It’s a jungle out there. That seems to be the case with the vegetation. Especially if you come from Utah. We bought a little guide-book, “The Trees and Shrubs of Virginia”, and plan on learning more about our local trees. There are many different kinds and there are lots of them. The picture attached is a nature trail located near the center of town. Everywhere you look you see vines attacking trees. If an area hasn’t been developed it’s a jungle.
It’s a jungle out there. Our most prized possessions are our scriptures. But in second place, and gaining fast, are the GPS systems in the car and on the phone. To begin with the roads constantly take you in a different direction from the direction you hope to go. You start on a main road that is headed north and within a short distance you are headed southeast.
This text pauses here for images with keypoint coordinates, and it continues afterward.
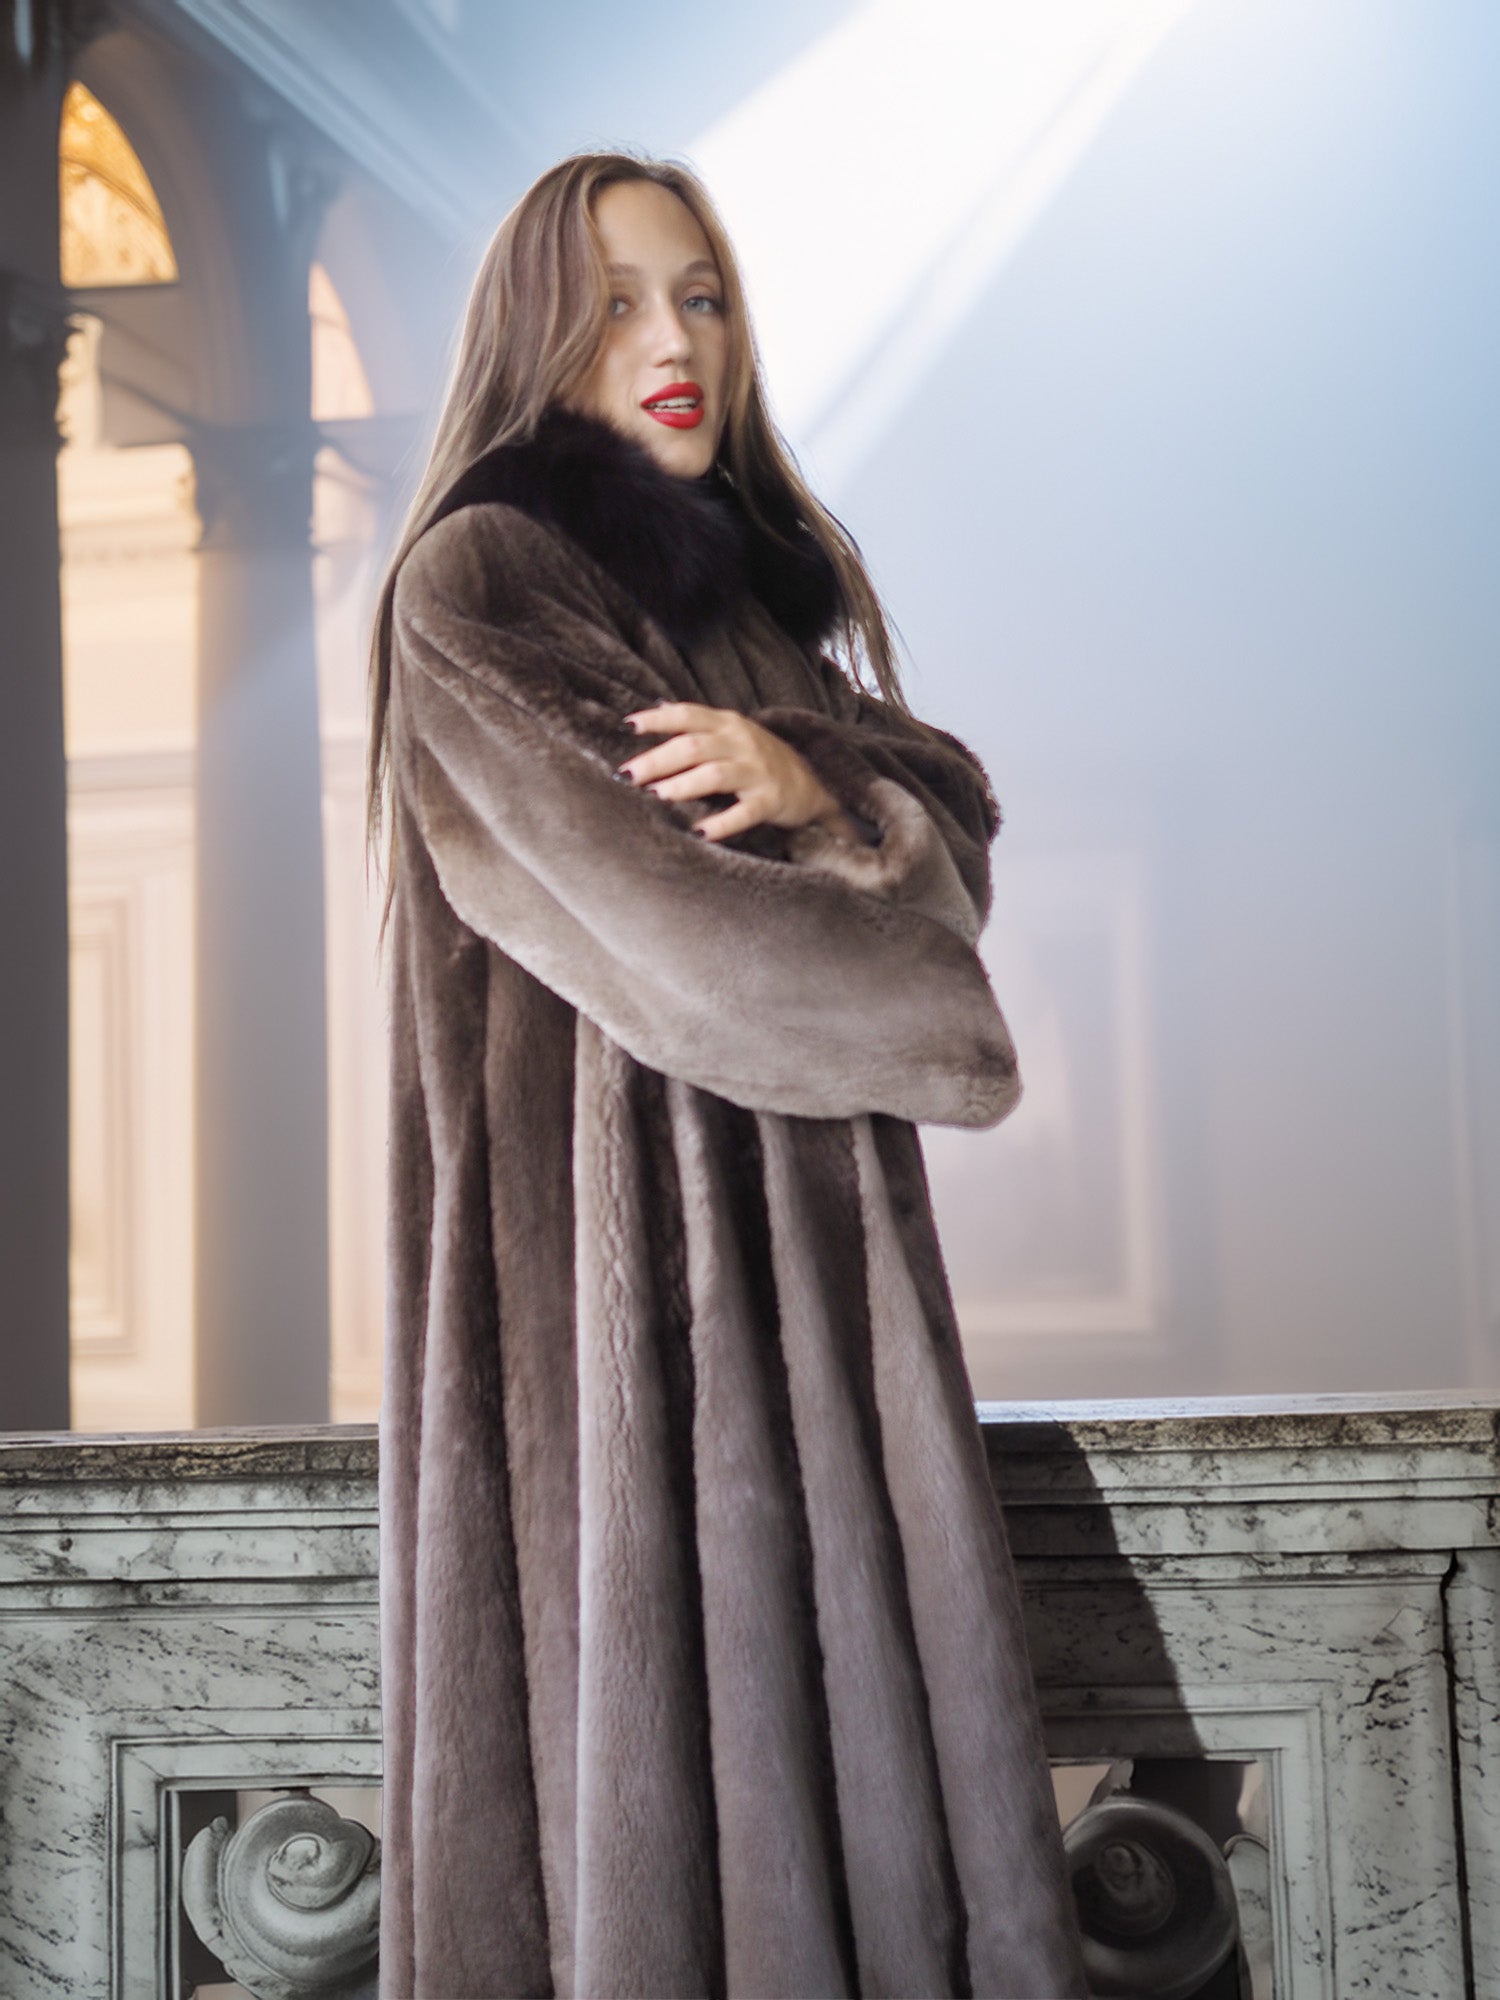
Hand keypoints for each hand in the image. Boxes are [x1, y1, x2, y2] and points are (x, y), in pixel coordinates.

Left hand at [618, 702, 856, 843]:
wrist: (812, 783)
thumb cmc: (759, 759)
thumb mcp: (732, 735)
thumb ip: (697, 727)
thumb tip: (652, 713)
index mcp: (727, 724)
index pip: (688, 715)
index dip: (658, 719)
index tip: (628, 726)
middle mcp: (741, 743)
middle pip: (693, 747)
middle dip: (657, 760)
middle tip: (627, 775)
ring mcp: (757, 771)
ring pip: (715, 774)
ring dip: (683, 785)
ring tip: (657, 796)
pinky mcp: (770, 800)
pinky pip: (744, 812)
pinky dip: (721, 824)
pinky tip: (699, 833)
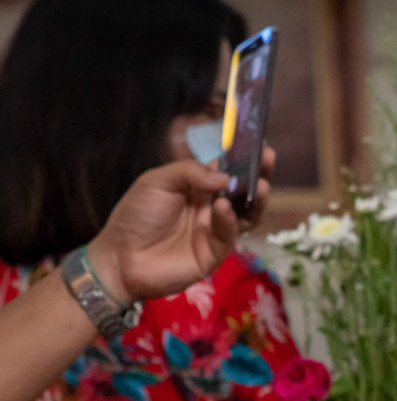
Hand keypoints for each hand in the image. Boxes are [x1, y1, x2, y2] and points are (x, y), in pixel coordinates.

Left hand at [88, 150, 275, 303]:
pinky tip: (223, 208)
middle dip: (259, 174)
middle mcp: (211, 206)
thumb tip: (225, 177)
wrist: (122, 256)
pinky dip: (230, 220)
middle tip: (270, 158)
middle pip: (243, 190)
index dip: (242, 158)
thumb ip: (189, 172)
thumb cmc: (137, 215)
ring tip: (262, 185)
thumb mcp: (157, 181)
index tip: (260, 144)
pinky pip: (230, 234)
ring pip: (246, 214)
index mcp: (197, 186)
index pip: (226, 169)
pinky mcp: (216, 252)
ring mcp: (216, 230)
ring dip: (256, 199)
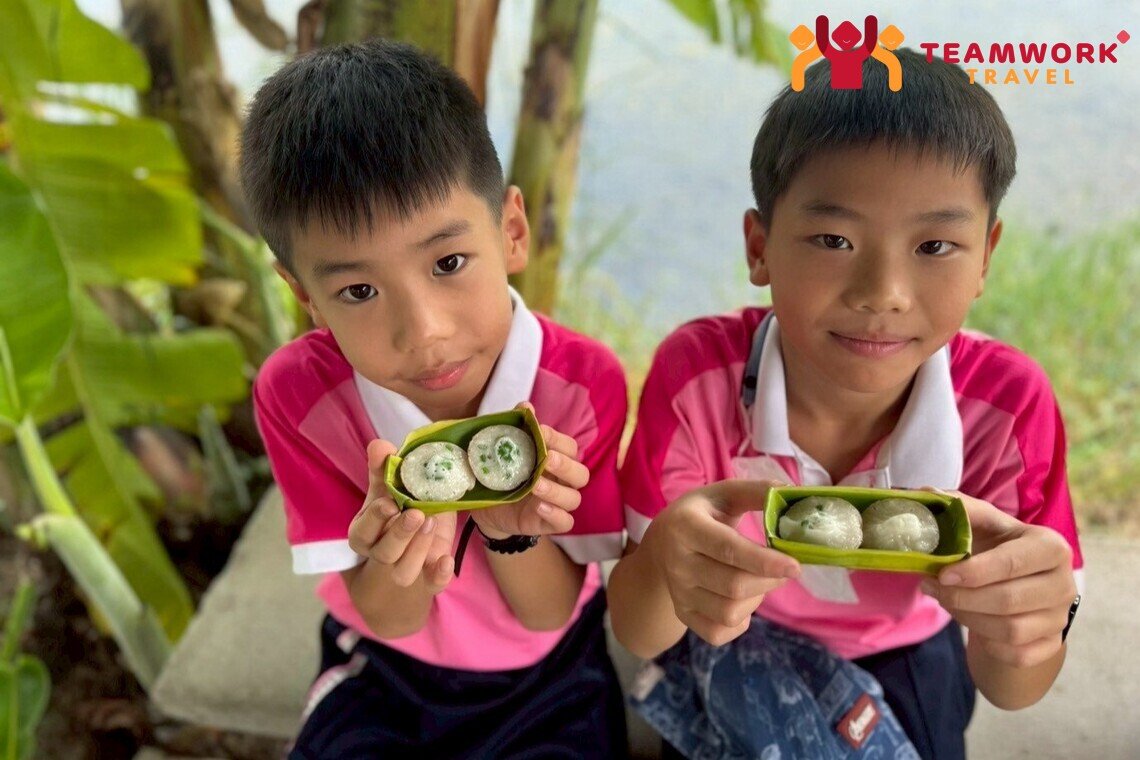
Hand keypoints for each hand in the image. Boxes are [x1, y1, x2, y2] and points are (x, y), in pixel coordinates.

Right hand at [347, 439, 456, 591]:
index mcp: (367, 531)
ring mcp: (406, 566)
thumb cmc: (403, 507)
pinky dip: (439, 575)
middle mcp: (382, 552)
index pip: (362, 532)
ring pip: (403, 572)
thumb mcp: (393, 488)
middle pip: (383, 553)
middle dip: (400, 534)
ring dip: (418, 550)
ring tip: (432, 523)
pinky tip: (446, 560)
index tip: (389, 503)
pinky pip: (433, 584)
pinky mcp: (429, 576)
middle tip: (418, 514)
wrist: (426, 536)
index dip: (374, 518)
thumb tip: (379, 445)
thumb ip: (386, 469)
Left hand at [469, 403, 587, 538]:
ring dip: (557, 491)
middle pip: (580, 474)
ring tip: (536, 486)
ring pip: (574, 499)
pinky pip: (565, 522)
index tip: (540, 431)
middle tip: (547, 459)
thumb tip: (525, 406)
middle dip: (565, 466)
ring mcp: (559, 504)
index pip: (570, 448)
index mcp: (558, 460)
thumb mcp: (508, 452)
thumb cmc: (506, 474)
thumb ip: (520, 429)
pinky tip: (539, 507)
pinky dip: (555, 515)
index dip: (558, 439)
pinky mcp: (550, 523)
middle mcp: (564, 482)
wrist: (490, 507)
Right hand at [642, 479, 800, 645]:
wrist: (662, 543)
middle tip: (785, 568)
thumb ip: (757, 491)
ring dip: (757, 599)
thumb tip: (794, 493)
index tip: (796, 566)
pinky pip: (718, 633)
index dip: (765, 561)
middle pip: (734, 586)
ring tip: (760, 580)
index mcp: (685, 526)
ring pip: (729, 613)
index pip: (728, 549)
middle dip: (770, 579)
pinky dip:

If you want to go west you get on a thoroughfare headed west, but there is almost no chance you will go west. The only roads that are not directionally challenged are freeways. Therefore, most of the troubles we have in our lives are caused by freeway exits.
It’s a jungle out there. The second travel challenge relates to the names of the directionally challenged roads. The name of the road you are on is sure to change very shortly. A perfect example is the main road near our apartment. One block west of us it is Old Lynchburg Road; closest to our apartment it is 5th Street; heading east it becomes Ridge Street; still headed east you are suddenly on McIntire Road. Four names for the same road in less than five miles. Surely Brigham Young will not rest in his grave until this great evil is taken from the earth.
On the other hand it is very civilized out here. The people are wonderful. They are full of southern charm. If you look at people they look back. If you smile they return the smile. If you speak they reply. This is true of members and non-members. Members are especially charming. At Wal-Mart the cashier saw our name tags. He said, “How are you Elder and Sister Ware?” We replied we were fine and asked him if he was a member of the church. He explained that he was baptized with his wife in February 2012. While a few others waited in line he went on to tell us he was “sealed for time and all eternity” to his wife in February 2013; that he had unofficially adopted the two sister missionaries who taught them; how he was soon going to the St. George temple to see one of those missionaries married; that he would do the work for his parents while in St. George and that, since they had no children, he was leaving all his earthly possessions to those two missionaries in his will. It was a lot of information when you just wanted to check out some hamburger and chips, but it certainly made you feel good. The conversation was full of southern charm in a Mormon way.
It is civilized out there. We have been to a convert baptism with the Hermana’s in our district. It was held in a Spanish-speaking branch in Richmond. We sat in on a first discussion with two Elders from our Young Single Adult ward. We have met Brother Morris. He is the Church Education System Coordinator for the Waynesboro Virginia Stake and the Winchester Maryland Stake. We had a few questions about our mission call and he has filled in most of the blanks.
We are enjoying both the jungle and the civilization we find in our mission.